I was making my very first video yesterday (I wrote this post back in June 2021, I’ve added a little note of my writing process at the end of this post). The video was just a short intro to the online workshop that I will be doing for the BC Culture Days. I thought it would be good practice for the real thing. First I wrote down what I would like to say in the video and asked my husband to help me record it.

My initial reaction upon seeing the recording was cringe! I sounded so weird and awkward! I have new found respect for actors and actresses. I sounded robotic and I couldn’t even remember my own script.

After a few takes and watching several videos of myself, I kind of got used to hearing my own voice. The mistakes I made were kind of funny too. I asked my husband to keep them in the video but he edited them out and compiled a reel of bloopers which was the best part. Too bad my husband deleted it.

It’s kind of scary to put myself out there like this at first, to record myself on video for the public to view. I asked my son and his friends to join me, not just to make the video more interesting but also to give me courage.

Then I remember I was also scared to put my comics on social media for people to see at first.

My friend sent me a video about Charles Schultz: The Untold Story of Charles M. Schulz, the maker of the comics Peanuts. That he learned to accept himself and believed that if thing were meant to be, it’d work out. He never gave up on his passion and kept trying even after multiple rejections.

A TED talk I watched about The strongest predictor for success is Grit. I guess if you love something, having grit is easier than if you don’t love it.

So making art has led me to putting myself out there, to open myself up more and having the courage to be vulnerable. All for the sake of love… because I love art!

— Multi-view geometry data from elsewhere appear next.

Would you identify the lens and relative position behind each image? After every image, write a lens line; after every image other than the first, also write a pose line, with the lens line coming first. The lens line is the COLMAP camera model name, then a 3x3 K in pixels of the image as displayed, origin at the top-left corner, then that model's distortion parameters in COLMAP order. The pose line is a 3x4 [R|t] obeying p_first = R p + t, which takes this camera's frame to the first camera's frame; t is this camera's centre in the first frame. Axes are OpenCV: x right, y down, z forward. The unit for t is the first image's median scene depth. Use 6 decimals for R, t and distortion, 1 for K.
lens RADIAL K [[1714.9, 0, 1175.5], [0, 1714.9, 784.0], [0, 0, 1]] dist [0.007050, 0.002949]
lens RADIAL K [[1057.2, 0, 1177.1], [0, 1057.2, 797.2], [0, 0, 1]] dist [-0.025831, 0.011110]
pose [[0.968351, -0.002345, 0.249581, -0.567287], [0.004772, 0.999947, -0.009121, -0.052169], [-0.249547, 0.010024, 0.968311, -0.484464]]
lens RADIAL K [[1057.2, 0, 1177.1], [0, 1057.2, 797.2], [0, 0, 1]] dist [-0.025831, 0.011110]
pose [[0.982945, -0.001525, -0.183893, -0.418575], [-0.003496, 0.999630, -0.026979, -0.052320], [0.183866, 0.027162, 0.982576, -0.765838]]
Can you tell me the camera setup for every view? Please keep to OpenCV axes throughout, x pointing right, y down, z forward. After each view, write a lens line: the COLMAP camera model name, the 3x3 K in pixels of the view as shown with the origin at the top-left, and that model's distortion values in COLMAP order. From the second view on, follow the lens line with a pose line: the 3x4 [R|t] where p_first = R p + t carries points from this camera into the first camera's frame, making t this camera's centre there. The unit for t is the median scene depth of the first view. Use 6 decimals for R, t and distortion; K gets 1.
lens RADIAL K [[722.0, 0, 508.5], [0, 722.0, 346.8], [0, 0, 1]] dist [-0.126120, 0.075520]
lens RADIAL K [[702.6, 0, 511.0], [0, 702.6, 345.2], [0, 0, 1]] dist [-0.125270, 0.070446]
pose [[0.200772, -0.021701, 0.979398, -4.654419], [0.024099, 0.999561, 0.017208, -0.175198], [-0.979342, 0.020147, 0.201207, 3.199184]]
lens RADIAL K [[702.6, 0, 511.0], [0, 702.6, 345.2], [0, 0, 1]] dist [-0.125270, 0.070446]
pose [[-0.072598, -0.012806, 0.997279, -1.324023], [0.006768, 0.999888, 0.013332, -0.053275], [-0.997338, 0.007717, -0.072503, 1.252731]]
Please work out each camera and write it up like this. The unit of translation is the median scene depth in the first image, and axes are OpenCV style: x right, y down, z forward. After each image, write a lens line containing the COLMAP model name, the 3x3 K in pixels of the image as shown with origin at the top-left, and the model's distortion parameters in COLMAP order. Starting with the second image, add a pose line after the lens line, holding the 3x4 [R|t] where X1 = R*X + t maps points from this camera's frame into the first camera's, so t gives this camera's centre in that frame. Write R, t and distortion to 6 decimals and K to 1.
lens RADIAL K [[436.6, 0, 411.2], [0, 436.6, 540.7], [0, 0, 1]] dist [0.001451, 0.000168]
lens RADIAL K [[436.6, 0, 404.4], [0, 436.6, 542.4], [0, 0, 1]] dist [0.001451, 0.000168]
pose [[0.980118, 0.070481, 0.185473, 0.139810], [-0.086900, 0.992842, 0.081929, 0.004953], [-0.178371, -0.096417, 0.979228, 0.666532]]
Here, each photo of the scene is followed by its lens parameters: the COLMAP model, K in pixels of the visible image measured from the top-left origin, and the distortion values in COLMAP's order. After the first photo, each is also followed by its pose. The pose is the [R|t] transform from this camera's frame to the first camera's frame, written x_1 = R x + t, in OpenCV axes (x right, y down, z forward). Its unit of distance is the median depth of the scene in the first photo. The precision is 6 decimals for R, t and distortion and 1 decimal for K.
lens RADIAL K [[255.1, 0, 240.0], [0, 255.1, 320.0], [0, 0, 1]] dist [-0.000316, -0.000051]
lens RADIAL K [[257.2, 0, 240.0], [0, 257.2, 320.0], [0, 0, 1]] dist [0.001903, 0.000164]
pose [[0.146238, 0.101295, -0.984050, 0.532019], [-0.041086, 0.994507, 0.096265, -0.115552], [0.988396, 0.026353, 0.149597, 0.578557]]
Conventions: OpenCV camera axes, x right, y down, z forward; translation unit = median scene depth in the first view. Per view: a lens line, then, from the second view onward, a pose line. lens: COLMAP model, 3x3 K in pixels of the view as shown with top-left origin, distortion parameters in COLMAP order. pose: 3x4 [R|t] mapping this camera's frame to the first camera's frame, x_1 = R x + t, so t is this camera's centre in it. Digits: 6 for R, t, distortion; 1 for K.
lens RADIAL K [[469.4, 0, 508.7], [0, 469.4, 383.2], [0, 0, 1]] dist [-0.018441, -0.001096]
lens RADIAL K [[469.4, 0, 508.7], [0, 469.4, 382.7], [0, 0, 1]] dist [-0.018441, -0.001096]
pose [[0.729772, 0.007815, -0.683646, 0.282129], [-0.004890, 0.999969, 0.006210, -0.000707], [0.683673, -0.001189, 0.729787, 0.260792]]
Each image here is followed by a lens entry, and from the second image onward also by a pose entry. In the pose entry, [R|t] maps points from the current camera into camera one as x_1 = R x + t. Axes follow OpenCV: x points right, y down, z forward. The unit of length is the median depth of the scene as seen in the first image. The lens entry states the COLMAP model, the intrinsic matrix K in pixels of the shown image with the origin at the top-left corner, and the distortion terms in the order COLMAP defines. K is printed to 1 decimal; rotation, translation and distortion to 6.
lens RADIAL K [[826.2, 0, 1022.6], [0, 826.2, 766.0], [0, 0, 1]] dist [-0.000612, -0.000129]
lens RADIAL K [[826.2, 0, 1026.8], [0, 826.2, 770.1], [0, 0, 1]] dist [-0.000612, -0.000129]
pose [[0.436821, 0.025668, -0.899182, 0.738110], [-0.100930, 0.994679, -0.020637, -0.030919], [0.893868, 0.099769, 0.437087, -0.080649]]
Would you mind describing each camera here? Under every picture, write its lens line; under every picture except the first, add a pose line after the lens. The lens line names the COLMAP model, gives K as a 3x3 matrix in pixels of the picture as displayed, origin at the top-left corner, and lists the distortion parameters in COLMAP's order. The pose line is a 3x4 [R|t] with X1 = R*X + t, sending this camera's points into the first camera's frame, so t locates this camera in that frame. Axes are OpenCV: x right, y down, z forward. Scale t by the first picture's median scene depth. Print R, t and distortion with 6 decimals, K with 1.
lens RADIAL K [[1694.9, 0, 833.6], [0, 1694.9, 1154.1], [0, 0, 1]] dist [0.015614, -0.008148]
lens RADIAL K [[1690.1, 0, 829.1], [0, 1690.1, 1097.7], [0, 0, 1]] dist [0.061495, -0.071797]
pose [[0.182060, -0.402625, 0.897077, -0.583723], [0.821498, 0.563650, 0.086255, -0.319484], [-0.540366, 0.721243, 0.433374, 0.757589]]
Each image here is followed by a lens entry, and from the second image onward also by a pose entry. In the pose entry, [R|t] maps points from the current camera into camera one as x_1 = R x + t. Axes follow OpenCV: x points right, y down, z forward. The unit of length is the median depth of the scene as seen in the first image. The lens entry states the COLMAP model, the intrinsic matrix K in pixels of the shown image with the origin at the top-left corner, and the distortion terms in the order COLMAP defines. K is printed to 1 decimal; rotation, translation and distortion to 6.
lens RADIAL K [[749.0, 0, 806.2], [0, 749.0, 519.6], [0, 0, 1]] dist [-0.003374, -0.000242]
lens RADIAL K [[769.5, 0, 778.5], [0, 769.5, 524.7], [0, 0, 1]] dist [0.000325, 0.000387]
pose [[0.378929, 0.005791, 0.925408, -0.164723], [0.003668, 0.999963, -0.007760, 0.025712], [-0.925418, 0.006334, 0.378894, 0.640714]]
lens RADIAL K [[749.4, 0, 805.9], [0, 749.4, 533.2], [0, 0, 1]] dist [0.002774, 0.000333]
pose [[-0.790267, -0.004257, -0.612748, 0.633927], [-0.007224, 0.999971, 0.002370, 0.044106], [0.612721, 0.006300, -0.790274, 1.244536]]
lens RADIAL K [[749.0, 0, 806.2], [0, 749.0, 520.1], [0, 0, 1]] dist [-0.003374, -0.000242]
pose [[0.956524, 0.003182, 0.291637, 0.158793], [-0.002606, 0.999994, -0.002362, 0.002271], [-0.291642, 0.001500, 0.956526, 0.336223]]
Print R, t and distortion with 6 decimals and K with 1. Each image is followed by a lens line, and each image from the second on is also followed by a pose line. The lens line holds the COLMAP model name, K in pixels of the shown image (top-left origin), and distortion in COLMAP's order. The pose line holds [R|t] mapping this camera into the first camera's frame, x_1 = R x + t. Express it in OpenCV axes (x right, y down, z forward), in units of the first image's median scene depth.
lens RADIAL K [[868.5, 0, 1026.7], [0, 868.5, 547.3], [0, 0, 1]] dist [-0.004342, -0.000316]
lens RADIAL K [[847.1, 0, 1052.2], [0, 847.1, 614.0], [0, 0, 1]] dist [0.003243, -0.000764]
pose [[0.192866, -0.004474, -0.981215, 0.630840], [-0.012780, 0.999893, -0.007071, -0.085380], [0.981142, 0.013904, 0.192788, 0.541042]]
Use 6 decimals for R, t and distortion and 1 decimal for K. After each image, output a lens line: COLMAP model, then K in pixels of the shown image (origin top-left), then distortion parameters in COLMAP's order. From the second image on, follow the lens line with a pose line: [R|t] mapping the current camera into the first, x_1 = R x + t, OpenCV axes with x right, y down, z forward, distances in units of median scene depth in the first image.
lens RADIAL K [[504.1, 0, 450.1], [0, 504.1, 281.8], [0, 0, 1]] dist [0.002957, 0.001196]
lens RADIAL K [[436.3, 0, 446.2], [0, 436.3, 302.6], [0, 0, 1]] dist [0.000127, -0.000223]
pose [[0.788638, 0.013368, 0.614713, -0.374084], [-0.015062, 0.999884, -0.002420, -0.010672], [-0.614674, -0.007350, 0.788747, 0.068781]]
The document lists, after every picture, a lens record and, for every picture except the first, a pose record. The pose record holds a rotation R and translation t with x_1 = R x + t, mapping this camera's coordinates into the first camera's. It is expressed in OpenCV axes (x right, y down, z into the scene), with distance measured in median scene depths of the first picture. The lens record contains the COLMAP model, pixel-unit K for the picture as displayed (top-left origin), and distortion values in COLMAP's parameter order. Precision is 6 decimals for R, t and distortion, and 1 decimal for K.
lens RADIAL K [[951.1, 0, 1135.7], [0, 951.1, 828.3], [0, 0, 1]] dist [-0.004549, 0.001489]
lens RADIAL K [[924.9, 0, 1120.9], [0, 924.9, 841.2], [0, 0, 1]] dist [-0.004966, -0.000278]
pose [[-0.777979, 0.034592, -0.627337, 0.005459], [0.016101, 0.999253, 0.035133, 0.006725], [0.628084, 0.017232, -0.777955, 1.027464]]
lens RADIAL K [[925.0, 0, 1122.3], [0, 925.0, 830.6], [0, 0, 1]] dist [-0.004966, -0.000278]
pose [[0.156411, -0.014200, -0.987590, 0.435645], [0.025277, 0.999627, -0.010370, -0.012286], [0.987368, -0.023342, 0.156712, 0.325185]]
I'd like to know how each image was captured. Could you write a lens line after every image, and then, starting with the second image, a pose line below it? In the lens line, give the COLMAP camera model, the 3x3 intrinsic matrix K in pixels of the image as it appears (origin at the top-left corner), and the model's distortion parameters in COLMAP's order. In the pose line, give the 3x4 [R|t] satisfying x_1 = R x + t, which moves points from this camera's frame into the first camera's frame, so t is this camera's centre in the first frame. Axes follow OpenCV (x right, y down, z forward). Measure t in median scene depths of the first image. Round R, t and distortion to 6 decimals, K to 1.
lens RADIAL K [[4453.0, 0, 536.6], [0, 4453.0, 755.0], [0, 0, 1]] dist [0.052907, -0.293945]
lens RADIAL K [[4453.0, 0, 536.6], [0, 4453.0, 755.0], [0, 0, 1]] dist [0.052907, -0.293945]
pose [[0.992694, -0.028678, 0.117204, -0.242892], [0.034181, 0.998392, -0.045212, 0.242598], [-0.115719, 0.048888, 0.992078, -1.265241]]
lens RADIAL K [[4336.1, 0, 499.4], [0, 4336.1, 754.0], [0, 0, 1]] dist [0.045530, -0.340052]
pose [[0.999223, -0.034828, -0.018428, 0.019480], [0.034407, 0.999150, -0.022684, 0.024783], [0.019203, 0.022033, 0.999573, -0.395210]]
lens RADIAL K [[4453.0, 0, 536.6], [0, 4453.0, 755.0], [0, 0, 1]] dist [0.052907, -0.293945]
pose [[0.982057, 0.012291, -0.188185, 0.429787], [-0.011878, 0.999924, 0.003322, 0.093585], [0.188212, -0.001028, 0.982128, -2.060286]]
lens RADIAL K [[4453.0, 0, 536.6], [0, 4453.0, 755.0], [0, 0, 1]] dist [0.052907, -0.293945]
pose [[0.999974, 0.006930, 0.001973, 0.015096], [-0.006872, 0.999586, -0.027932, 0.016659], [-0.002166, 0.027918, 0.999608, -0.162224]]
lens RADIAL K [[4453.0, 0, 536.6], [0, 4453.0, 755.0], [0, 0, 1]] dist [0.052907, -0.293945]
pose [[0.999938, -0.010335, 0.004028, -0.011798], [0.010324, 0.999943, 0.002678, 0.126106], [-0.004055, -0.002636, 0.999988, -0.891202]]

Note: This post was written back in June 2021. I usually wrote down whatever I was thinking when I had the inspiration. I’ve learned that if I had an idea, if I don’t write it down right away, I usually lose the feeling or flow of it later. I could reconstruct it and write about the idea later but it’s just different or lacking somehow. I am happy that I wrote down my first manuscript for my picture book Emet’s Box in the early hours of the dawn. I wrote about that process in another blog post here. Now I know it’s better to write it down right away and edit later.